• **WORK INSTRUCTIONS**: Go through the entries below. Copy each line in which "overflow" appears.
━━━━━ DATASET EXTRACT
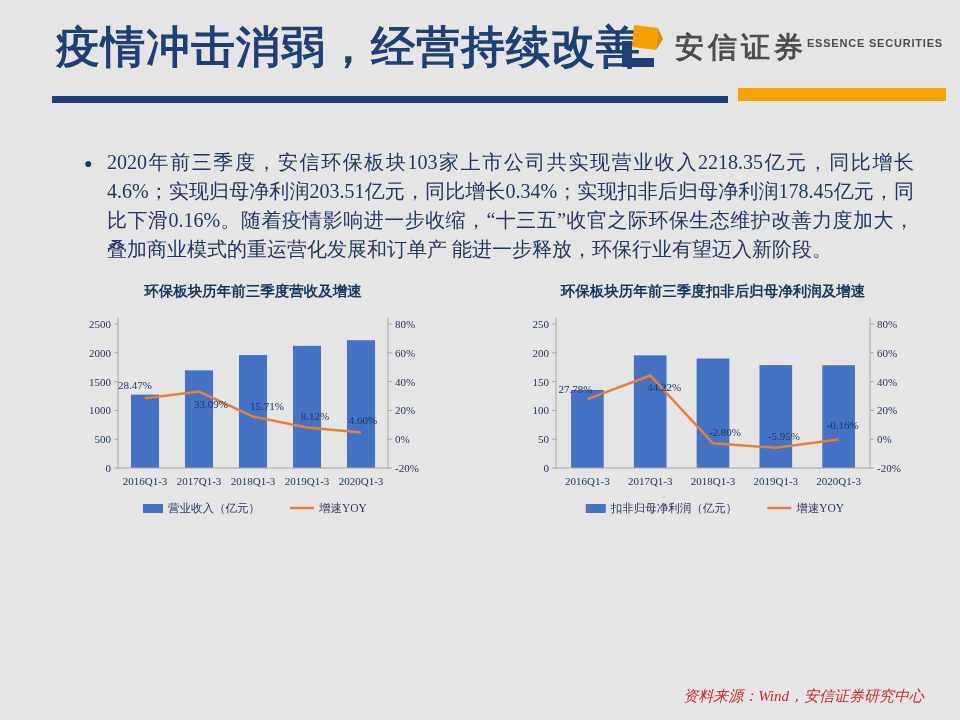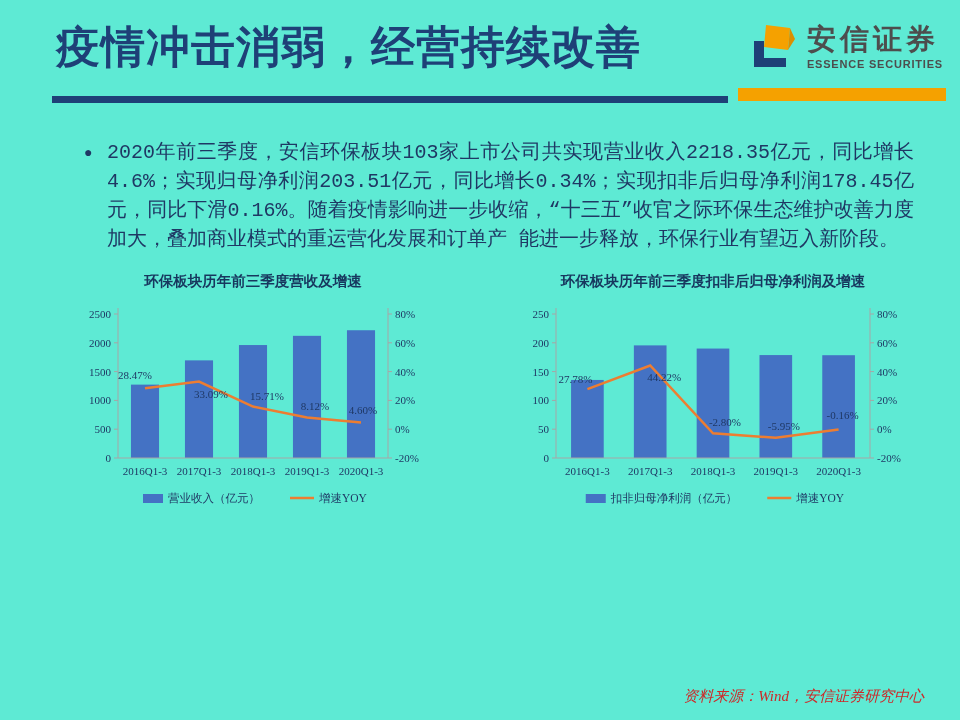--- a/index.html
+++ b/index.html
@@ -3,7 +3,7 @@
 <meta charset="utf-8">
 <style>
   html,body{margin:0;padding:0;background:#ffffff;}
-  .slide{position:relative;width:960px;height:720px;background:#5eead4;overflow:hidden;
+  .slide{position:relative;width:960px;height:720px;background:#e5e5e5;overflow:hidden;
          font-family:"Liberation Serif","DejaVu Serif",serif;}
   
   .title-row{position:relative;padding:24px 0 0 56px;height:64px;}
━━━━━━━━━━
• **RESPONSE AREA**:
-  .slide{position:relative;width:960px;height:720px;background:#5eead4;overflow:hidden;
+  .slide{position:relative;width:960px;height:720px;background:#e5e5e5;overflow:hidden;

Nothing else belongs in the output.